Requirement -> Return the following from the records below: each line, word for word, starting with the line that contains "Heather O'Toole" and going on through the line that contains "me later, referring", with nothing outside that range.

Data to use ->

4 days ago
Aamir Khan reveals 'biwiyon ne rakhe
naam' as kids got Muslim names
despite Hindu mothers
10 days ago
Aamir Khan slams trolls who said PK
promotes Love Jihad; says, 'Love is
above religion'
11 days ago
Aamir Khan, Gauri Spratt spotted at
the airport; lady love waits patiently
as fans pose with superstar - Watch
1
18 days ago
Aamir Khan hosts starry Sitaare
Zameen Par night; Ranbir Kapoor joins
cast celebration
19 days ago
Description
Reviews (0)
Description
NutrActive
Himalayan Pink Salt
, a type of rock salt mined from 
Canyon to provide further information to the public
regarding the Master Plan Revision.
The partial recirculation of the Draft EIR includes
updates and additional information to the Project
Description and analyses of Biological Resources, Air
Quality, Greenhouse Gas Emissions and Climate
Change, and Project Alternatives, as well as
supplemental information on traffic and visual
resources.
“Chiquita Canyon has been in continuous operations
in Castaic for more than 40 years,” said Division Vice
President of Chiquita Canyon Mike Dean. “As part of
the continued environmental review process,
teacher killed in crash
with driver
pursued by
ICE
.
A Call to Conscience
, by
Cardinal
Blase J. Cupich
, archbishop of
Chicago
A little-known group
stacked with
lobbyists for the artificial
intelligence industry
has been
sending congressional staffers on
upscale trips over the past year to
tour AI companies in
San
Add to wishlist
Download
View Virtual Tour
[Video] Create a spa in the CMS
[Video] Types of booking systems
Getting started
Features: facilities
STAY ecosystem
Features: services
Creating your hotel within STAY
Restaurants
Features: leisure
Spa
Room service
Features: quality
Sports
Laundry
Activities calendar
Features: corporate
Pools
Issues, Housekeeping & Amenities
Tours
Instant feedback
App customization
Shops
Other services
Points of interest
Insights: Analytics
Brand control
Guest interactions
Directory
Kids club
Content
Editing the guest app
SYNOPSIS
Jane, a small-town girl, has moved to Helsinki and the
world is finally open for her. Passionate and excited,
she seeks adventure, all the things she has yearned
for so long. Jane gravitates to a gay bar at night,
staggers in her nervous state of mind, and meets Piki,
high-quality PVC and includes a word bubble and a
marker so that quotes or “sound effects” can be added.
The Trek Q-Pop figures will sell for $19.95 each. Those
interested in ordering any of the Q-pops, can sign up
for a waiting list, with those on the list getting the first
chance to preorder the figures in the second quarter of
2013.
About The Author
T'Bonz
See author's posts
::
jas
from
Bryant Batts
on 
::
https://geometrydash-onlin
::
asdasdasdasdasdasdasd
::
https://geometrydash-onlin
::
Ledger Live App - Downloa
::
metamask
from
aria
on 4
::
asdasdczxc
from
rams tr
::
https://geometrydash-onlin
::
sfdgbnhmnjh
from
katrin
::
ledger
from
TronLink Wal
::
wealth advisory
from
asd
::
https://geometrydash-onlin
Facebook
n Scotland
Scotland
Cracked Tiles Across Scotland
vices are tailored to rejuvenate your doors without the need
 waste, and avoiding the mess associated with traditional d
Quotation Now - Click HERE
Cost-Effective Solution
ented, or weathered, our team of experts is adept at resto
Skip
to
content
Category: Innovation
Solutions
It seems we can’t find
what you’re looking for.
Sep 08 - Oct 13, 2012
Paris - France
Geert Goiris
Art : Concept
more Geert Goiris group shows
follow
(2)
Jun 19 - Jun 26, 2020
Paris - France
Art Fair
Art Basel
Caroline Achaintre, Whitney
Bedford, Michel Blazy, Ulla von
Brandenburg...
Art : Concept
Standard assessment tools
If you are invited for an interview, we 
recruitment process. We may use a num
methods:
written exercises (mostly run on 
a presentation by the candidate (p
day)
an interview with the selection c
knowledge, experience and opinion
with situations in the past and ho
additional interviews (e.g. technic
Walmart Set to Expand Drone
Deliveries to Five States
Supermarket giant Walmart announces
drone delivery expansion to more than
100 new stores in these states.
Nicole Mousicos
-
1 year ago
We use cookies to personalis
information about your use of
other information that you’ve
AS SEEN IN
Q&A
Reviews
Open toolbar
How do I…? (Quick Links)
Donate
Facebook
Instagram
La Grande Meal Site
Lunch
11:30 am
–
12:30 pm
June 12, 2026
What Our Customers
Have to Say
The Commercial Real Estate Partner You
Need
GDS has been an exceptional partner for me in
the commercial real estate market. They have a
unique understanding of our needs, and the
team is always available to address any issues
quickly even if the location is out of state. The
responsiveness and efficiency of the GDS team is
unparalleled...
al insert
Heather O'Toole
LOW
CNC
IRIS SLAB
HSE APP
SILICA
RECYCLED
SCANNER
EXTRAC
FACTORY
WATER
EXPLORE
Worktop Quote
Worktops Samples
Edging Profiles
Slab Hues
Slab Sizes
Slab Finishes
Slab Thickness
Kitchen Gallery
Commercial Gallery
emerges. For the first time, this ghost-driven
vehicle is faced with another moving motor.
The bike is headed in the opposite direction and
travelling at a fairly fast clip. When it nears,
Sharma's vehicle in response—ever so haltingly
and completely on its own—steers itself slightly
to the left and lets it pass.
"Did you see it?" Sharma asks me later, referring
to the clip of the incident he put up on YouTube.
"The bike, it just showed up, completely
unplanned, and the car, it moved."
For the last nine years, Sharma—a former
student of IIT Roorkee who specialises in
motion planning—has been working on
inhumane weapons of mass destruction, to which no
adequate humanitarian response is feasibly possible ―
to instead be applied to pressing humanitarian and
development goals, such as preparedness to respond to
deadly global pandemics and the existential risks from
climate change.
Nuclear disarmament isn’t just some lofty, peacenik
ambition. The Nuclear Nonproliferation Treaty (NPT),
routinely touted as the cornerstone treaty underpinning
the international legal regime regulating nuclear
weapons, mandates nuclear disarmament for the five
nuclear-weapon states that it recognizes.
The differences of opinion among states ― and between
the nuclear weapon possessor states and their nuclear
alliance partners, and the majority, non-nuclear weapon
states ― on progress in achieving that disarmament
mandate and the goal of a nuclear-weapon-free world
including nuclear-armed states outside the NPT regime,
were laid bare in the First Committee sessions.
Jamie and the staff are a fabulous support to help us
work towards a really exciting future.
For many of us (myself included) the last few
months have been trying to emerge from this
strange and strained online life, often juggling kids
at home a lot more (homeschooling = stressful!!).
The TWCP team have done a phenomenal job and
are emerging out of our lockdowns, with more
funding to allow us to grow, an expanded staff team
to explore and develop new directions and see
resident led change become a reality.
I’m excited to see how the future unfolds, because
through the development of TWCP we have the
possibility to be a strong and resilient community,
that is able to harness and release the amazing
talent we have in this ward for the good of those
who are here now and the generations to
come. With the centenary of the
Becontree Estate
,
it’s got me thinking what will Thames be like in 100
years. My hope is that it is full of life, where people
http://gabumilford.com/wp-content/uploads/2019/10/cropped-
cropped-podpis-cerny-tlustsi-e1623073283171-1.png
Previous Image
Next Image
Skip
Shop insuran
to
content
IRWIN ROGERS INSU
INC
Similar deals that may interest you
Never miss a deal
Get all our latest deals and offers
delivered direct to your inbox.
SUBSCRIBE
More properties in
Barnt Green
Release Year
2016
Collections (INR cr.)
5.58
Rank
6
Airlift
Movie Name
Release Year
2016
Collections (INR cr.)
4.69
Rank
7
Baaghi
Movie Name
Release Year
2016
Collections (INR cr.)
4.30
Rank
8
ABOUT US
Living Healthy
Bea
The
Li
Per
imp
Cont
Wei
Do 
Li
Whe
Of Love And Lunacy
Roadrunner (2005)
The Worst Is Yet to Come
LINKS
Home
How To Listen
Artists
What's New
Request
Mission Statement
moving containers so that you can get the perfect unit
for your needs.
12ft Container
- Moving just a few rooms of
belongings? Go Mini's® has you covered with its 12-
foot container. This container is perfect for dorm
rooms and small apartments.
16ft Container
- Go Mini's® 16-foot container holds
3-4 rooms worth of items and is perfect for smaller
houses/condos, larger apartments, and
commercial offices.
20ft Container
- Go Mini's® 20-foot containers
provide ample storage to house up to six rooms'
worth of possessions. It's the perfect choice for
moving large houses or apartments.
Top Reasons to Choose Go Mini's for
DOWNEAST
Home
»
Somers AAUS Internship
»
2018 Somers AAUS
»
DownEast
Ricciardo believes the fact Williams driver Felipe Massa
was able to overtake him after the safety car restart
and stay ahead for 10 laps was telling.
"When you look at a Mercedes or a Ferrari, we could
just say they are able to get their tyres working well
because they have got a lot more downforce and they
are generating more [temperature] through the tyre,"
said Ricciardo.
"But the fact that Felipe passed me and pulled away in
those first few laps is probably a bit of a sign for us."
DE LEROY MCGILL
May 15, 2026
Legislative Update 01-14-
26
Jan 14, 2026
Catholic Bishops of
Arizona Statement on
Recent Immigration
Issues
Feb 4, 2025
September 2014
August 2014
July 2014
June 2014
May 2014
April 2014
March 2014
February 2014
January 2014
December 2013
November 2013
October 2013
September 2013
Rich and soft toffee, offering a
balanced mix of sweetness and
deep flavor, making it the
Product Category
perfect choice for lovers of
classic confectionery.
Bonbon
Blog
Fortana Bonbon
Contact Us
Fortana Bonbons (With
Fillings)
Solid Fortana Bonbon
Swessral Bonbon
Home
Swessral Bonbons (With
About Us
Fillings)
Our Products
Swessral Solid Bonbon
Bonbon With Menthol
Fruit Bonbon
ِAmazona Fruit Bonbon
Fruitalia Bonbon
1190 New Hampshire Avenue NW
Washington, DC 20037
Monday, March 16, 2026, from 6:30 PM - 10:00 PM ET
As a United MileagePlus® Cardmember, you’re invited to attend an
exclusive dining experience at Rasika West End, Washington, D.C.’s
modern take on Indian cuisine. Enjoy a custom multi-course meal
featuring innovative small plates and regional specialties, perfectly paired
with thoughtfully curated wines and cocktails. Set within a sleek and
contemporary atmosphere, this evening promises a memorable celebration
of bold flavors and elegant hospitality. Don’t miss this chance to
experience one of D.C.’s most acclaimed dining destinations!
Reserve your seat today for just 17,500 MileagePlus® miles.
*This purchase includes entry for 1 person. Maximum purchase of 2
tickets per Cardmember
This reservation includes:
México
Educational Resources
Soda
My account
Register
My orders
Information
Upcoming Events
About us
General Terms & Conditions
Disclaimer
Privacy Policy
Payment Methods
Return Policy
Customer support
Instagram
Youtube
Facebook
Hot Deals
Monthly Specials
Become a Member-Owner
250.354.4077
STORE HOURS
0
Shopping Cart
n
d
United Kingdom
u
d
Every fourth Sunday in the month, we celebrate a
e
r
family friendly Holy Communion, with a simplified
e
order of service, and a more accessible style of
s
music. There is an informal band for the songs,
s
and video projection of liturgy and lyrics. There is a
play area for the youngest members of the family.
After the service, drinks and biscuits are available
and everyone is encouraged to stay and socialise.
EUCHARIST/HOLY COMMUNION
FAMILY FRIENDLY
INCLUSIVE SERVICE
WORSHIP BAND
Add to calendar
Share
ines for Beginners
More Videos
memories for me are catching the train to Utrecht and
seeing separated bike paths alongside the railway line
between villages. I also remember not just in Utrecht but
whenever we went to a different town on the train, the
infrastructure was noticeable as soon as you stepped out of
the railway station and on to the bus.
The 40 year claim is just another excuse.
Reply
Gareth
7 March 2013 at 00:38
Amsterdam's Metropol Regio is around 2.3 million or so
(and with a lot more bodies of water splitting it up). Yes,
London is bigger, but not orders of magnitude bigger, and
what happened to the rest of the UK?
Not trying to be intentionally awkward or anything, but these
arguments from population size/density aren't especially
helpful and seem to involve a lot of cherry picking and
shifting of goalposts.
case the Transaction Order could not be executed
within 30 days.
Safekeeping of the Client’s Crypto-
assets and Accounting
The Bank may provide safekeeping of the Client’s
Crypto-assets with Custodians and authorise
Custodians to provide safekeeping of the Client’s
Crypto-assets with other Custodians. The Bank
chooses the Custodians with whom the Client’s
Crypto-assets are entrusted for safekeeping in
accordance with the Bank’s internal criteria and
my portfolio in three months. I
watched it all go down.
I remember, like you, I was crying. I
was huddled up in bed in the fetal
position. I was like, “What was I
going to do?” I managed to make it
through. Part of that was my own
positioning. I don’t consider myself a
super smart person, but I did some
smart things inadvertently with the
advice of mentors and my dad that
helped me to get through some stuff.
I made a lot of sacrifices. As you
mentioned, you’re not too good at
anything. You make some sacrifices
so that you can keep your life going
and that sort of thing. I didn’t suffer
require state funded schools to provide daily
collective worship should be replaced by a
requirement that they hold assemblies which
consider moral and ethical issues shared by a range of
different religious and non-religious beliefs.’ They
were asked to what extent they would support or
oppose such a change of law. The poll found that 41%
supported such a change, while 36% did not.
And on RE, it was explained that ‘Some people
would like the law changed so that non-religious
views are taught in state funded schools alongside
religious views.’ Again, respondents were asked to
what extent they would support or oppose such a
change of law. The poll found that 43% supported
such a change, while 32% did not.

Reply to the task ->
Heather O'Toole
LOW
CNC
IRIS SLAB
HSE APP
SILICA
RECYCLED
SCANNER
EXTRAC
FACTORY
WATER
EXPLORE
Worktop Quote
Worktops Samples
Edging Profiles
Slab Hues
Slab Sizes
Slab Finishes
Slab Thickness
Kitchen Gallery
Commercial Gallery
emerges. For the first time, this ghost-driven
vehicle is faced with another moving motor.
The bike is headed in the opposite direction and
travelling at a fairly fast clip. When it nears,
Sharma's vehicle in response—ever so haltingly
and completely on its own—steers itself slightly
to the left and lets it pass.
"Did you see it?" Sharma asks me later, referring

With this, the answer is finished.